Taxonomy-superimposed graph mining

  • Authors:
  • Ali Cakmak;Gultekin Ozsoyoglu

  • Affiliations:
  • Case Western Reserve University, Cleveland, OH;Case Western Reserve University, Cleveland, OH

  • Venue:
  • EDBT '08 Proceedings of the 11th international conference on Extending database technology: Advances in database technology
  • Year:
  • 2008

Quantified Score

Hi-index 0.00

Visualization

Abstract

New graph structures where node labels are members of hierarchically organized ontologies or taxonomies have become commonplace in different domains, e.g., life sciences. It is a challenging task to mine for frequent patterns in this new graph model which we call taxonomy-superimposed graphs, as there may be many patterns that are implied by the generalization/specialization hierarchy of the associated node label taxonomy. Hence, 'standard' graph mining techniques are not directly applicable.
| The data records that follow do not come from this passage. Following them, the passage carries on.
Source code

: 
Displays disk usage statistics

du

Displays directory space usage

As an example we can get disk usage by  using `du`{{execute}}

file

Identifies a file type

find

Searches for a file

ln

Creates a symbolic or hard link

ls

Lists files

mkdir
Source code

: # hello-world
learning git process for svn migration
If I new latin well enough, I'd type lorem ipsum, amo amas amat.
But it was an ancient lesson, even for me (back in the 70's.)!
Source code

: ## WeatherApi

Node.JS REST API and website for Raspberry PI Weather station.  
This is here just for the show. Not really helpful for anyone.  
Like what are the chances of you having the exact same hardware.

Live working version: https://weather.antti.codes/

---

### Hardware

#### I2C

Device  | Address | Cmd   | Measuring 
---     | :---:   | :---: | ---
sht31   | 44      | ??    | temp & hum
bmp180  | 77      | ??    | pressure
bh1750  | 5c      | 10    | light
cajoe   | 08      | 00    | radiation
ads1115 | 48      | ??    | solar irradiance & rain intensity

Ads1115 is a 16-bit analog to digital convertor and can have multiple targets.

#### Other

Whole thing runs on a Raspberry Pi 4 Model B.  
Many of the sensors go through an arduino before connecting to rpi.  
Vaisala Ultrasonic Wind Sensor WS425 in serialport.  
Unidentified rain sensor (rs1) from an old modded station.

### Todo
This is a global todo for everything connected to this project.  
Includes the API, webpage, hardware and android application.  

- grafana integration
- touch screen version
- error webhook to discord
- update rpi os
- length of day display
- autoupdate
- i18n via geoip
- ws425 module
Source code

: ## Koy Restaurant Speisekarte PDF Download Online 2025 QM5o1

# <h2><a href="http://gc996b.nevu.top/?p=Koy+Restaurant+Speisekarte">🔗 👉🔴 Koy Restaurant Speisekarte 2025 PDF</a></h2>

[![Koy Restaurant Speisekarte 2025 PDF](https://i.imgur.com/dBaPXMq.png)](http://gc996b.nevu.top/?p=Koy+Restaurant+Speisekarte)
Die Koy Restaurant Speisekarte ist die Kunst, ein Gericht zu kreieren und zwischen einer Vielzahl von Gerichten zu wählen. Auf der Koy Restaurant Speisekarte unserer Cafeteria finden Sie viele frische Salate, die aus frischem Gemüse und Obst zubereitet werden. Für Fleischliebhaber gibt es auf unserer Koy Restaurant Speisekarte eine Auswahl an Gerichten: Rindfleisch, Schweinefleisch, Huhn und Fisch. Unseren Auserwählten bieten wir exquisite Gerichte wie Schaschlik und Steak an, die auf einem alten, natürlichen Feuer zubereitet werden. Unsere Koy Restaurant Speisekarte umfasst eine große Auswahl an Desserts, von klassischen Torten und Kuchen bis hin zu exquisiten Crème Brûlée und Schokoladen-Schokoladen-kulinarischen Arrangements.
In this paper, we present Taxogram, a taxonomy-superimposed graph mining algorithm that can efficiently discover frequent graph structures in a database of taxonomy-superimposed graphs. Taxogram has two advantages: (i) It performs a subgraph isomorphism test once per class of patterns which are structurally isomorphic, but have different labels, and (ii) it reconciles standard graph mining methods with taxonomy-based graph mining and takes advantage of well-studied methods in the literature. Taxogram has three stages: (a) relabeling nodes in the input database, (b) mining pattern classes/families and constructing associated occurrence indices, and (c) computing patterns and eliminating useless (i.e., over-generalized) patterns by post-processing occurrence indices. Experimental results show that Taxogram is significantly more efficient and more scalable compared to other alternative approaches.